[Start of section]

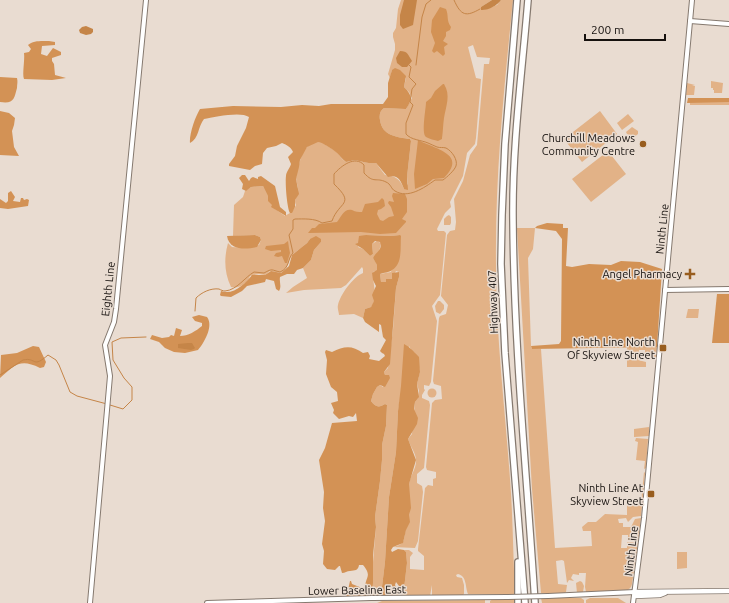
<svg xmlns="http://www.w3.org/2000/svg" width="729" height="603" font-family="Ubuntu,sans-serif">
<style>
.green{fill:#e2b287}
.forest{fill:#d39255}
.water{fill:#c58548}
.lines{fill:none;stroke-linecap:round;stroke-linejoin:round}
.stream{stroke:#c58548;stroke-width:1}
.secondary-casing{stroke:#85796f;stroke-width:6}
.primary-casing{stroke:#85796f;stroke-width:6}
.highway-casing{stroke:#85796f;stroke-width:8}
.secondary{stroke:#fff;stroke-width:4}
.primary{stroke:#fff;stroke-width:4.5}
.highway{stroke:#fff;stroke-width:5.5}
.secondary-bridge-casing{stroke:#85796f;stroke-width:6;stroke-linecap:butt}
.secondary-bridge{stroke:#fff;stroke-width:4}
.poi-dot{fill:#985d1e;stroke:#e9dcd1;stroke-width:1.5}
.labels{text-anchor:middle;stroke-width:3;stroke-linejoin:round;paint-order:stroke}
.poi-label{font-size:11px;fill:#16110e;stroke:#e9dcd1;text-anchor:end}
.street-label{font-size:11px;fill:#16110e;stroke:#e9dcd1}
</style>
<rect width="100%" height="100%" fill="#e9dcd1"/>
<g class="green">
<path d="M401,0H492L481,7V9L483,10L497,5L501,0H513C504,88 495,176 496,265C496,337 505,408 510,479C513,517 513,556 515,594H468C465,587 467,576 458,574L456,575L457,577L462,578L464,585V594L463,595L432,596V585L430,596H406L403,595L401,591L404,589L407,563L406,552L404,550H409L413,553L410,557V569L424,570V556L418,551V549L425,488L428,485L433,486V479L436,478V472L427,470L426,467L432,403L435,400L442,399L441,386L434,384L433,381L439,318L440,316L446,314L448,305L441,296L447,235L450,231L455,230L456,222L454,199L463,181L470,155L477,145L484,64H489L490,58L477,57L473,45L468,47L476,78L481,79L476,138L475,144L467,153L463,176L450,202L451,207L445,213L437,229L438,231H444L446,233L440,295L432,306L437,321L431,382L429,386L424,385V389L425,390L422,395V398L429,401L430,405L424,468L417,474V483L422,486L423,492L418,541L415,548L393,547C406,544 403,540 406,529C412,512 408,501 409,484C410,476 417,467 416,460C416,453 410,446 408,439L412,434L415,402L418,398L419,391L417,384L420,371L415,353L412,351L409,346L398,411L396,452L389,497L385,562L381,595L370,597L376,527L375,517L380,481L382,460V445L386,426L387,405L385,404C379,408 375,407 371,401L373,394L377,387L380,385L383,387L385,375L384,372L388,368L393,330L396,288L399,277V272L396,271L392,279L386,282H381L380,274L391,272L400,235L391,236L366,235L358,247L363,249L370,256L373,254L372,244L377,241L381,243L379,252L373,258C376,262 379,267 377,271L373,272C372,282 379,298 371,307L365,309L363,318L354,314L339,315C339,312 337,308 338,305C340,295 353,277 363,273V269L362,267L346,285L341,288L304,290L286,293L293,287L307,278L303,268L311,260L314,250L321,242L310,239C306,245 299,249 293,254C288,260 290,266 281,273L270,271L265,275L259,274L250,276C248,283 239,289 231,287C224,273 224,257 228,243L232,247L243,248L259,245L261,240L260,237L255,235L233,236L234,205L243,197L245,191L251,187L263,186L275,209L285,216C289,213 292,213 295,207C297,204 295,205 295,201C295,198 298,196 298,192C299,188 296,182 296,178C298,167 303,140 319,141C321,142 333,149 335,151C339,154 341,159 346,162C350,161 355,160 359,161C365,162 369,164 376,163L385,175C396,176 400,179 404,189L408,184L407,177L411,141L410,139C397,137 382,136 380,120C379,115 380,111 384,108L406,109L412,98L409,92L404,87L406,78L392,70L390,78L388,74L395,50V44L393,37V33L396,28L398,9Z"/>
<path d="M711,81L723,83L722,93H714V90H713V88H711Z"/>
<path d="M687,83L695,85H692L695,86L694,95H686Z"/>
<rect x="690" y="102" width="39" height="3"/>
<path d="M600,111L617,134L582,162L564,139Z"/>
<path d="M628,114L634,121L622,130L617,123Z"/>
<path d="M632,127L638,131V134L634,137L627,134L626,132Z"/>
<path d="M608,151L626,174L591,202L572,179Z"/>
<path d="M449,215L451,217V223L450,225H444V219L447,216Z"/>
<path d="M517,228H535L533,249L528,258L531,346L532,349H541L555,548L592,546L591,531H583L582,527L588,522H596L605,514L627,515V504L641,503L644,472L645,473L641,516L633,517L628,522L626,518L618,519L619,523H623V527H631L635,519L641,518L638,541L628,540V535H622L621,548H627V542L638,543L632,584L631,587L628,590L586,592L585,587L586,573H579V575L573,574L571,578L574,581L569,580L567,583L564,561L562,560L556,561L558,584L567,585L566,592L565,593H541L532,489Z"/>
<path d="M438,301H440L444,305V309L440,314L436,312L435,306Z"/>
<path d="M688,309H699L698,318H686Z"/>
<path d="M627,347H657L656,357H645V350H639L638,360L646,362V367H627Z"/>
<circle cx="432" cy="393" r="4.5"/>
<path d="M649,427V436L634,437V429Z"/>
<path d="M636,438L648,439L646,468L644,469L645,461L636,460L638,442L635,441Z"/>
<path d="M677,552H687V568L677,569Z"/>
<path d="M580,581L582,582L584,586L583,592L577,593L576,583Z"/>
<path d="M541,598H581L584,600V603H542Z"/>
<path d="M590,598H618L626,603H586V600Z"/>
<path d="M493,599H515V603H490V601Z"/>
<path d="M485,600V603H377L382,601Z"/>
</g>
<g class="forest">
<path d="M440,7L446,9C449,16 446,20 451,27L450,30L446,32V36L443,41L448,44L444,47L445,54L443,56L437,51L434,53L432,51L435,43L431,32L432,20Z"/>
<path d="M49,41L55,42V45L42,46L41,54L47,56L53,48L61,52V55L52,58V61L54,64L55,75L66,78L52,80L24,79C22,74 25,60 24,53L29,52L31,49L28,45C33,40 43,41 49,41Z"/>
<path d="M395,68L400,70L406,76L404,87C412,95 413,99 406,109H405L384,108C380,111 379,115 380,120C382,136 397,137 410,139L411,141L407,177L408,190L404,189C401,181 398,174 388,177L376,163C369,164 365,162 359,161C355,160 350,161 346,162C342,159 340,156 337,153C334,150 322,142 318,142L307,147L300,160L299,167L296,179L299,194L295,200V207L292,213H290C287,208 285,183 286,176C286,172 290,168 291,164L288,157L293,152C291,147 287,145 282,143L276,146L267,148L263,153L262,164L255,166L250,170L229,166V164L235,156L237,146L246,128L249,117C241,111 214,117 204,119C198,126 199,139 190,143C189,135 195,117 200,109L233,106L281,107L302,105L319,106L331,104H383L388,97V83L392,70Z"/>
<path d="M0,77L17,78C18,82 17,84 17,88C14,99 14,104 0,102Z"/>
<path d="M443,84H444C451,95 446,106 444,118C443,125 443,131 442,138V139L438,141C435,140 429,139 426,137C421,133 426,109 426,102L431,98L435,91Z"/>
<path d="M688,98H729V102L687,103Z"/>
<path d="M0,111L9,113L15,118L14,125L12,131L14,147L19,156L0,155Z"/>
<path d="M418,140C435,149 468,154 444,178L433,179L427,184L415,189L414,174Z"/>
<path d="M242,175H245L249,181L251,178L253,177L258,179V177L261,176L275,186L280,207L286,212V216L271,207L272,205L268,201V196L263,186L251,187L246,191L242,189L243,184L239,178Z"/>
<path d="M11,191L15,197L13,201L20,202L21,198H23L24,200L27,199L29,200L28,206L8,209L0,208V199L6,203L8,201V193Z"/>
<path d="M393,193L405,194L407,199V212L402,219L406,221V222L396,233L380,234L361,232L308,233L312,228H315L319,224L337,222C341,217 344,208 352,210C356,212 358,212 362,212L365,204L378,202L382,198L384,200L385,206L381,209L378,210L377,214L380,220L383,221L389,217L394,216L391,207L388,203L389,201L394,202L392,196Z"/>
<path d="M547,223L563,224V228H568L566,266L572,267L589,264L611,265L621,261L640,262L662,269L657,347L532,349L531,346L559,344L561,341L562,239L556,231L535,228L537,226Z"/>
<path d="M255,235L260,237L261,240L257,247C245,250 229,250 227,236Z"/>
<path d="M366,235L391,236L400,235L401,236C400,247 403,264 392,270C389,273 384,272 380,274L381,282H386V279H392V273L399,272V277L396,288L390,364L384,372L385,375H389L390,378L385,387L380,385L377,387L373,394L371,401C375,407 379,408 385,404L387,405L386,426L382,445V460L380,481L375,517L376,527L373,555V583L371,595L370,597H347L344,593L348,590L350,581H351L352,584L362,588L365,587C366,576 372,576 363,565H359C358,571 355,570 350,571C347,571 345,573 342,573L340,566H339L335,570L327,569L323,564L324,551L322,544L325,521L323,508L324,492L319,460L325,448L332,423L357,421L356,413L353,417L349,416L339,419L333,413L334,410L331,403L338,401L337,392L331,387L326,374L327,360L325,352L326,350L332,352C344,346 352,345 363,353L368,352L370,356L369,359L379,361L385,356L384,354L382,353L380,351L386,340L383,337L381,325L379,324V332L365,322L363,318L365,309L371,307L374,301L372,295L376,286L373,280L372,273L377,270V265L373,258C376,252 383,250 380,242L375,241L372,244L373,254L370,256L363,249L355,244L358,243L359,236Z"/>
<path d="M316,236L321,239V242L314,250L311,260L303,268L297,270L294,274H287L280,277C279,282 282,286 279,291L276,289L274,281L266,279L265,282L247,286L242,291L231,297L221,296L220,295L221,291C233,296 246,283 252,275H265L271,271L281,273L289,266L292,255L307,243L310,239Z"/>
<path d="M288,241L289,248L290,253L287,263H285L282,256L278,257L274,256L276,253L281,252V250L271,251L265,249L266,246L284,244Z"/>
<path d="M717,294H729V343H712Z"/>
<path d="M199,315L207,317C214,326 204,343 198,350L185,353L174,352L165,348L159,342L150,339L152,335L162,338L169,337L171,335L174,336L176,328L182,330L180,336C188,336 196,331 202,326V323L195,321L192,317Z"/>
<path d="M404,344C410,347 414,352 419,357L420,372L417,384L419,397L415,402L414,409L418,418L417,424L408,439L416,460L409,484L411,508L409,515L410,522L406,530L403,543L393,547L391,550L392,552L398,549L404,550L406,552L407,563L404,589V591L402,590L396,582L395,585L399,593L398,595L393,596L381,595L385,562L389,497L396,452L398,411L401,386Z"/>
<path d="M33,346L39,347L46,362L44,367L40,368C20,358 15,365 0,378L1,355L17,353Z"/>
</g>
<g class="water">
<path d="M404,0H417L413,25L403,29L400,25V15Z"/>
<path d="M492,0H501C498,5 487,11 481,10V7Z"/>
<path d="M86,26L93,29V32L91,34L86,35L80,33L79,30L82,27Z"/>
<path d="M400,51C408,51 408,55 412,61L407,67H402L397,63L396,58Z"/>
<path d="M188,343H192L195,348L194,349L191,350L178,348V344Z"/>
</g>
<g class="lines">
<g class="stream">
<path d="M454,0C461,16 466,17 480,9"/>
<path d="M416,65L422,17L426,4L431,0"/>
<path d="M195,311L196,298C202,292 211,288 219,289C221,290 223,291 225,291C237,290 245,277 254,272L264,273C273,268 271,270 280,272C290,268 287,259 293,253L289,235L293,229V220L295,219C303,219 315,218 322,223L332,221C339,201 356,205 334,184V174C341,166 355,155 364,165V173C374,184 376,177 386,182C391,184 391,189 395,191C408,199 424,188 435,180H443C447,177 454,171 456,166C458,160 452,151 446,148C443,147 440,148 437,147C434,146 431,144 428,143C421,140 411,140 406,134V123L413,105L410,102L412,89L416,84L409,77L411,67L409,65"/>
<path d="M0,375L23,360C37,357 32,369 48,355L56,360L59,365L70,392L77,396L107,404"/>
<path d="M110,405L123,409L132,400V387L124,378L113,360L112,342L121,338L146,337"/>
</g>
<g class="secondary-casing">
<g id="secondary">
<path d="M690,21L729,24"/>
<path d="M665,290L729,289"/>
<path d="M548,596L635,592"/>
<path d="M90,603L110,376L105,345L114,322L116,309L146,0"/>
<path d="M207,603L371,598L508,597"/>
<path d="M633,603L644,518L692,0"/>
</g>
</g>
<g class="primary-casing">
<g id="primary">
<path d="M635,592L729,591"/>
<path d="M635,596L660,595L665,593"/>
</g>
</g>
<g class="highway-casing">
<g id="highway">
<path d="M517,0L505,144L502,215L501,264L505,353L525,603"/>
<path d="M528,0C522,73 512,147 513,221C514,349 527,476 535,603"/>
<path d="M518,562V603"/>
</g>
</g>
<use href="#secondary" class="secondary"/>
<use href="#primary" class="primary"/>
<use href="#highway" class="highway"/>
<g class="secondary-bridge-casing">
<path id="secondary-bridge" d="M508,597L548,596"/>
</g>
<use href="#secondary-bridge" class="secondary-bridge"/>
</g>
<g class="poi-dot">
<circle cx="643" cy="144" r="4"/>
<path d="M688 268h4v4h4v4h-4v4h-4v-4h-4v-4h4z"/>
<rect x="659" y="344" width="8" height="8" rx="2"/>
<rect x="647" y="490" width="8" height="8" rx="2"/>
</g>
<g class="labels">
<g class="poi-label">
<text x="635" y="142">Churchill Meadows<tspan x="635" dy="13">Community Centre</tspan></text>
<text x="682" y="278">Angel Pharmacy</text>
<text x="655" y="346">Ninth Line North<tspan x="655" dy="13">Of Skyview Street</tspan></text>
<text x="643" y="492">Ninth Line At<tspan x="643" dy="13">Skyview Street</tspan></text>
</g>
<g class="street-label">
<text transform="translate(662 229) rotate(-84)" y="4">Ninth Line</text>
<text transform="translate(108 289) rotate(-84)" y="4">Eighth Line</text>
<text transform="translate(493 302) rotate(-92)" y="4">Highway 407</text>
<text transform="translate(631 551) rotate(-83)" y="4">Ninth Line</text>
<text transform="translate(357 590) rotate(-1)" y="4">Lower Baseline East</text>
</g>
</g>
<path d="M585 34v6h80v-6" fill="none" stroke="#16110e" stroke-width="2"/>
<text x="591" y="34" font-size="12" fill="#16110e" stroke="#e9dcd1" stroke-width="3" paint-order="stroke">200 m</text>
</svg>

[End of section]

> [Task to complete]: What are the lines above that hold the string "round"? Copy them.

> [Solution to this task]:
.lines{fill:none;stroke-linecap:round;stroke-linejoin:round}
.labels{text-anchor:middle;stroke-width:3;stroke-linejoin:round;paint-order:stroke}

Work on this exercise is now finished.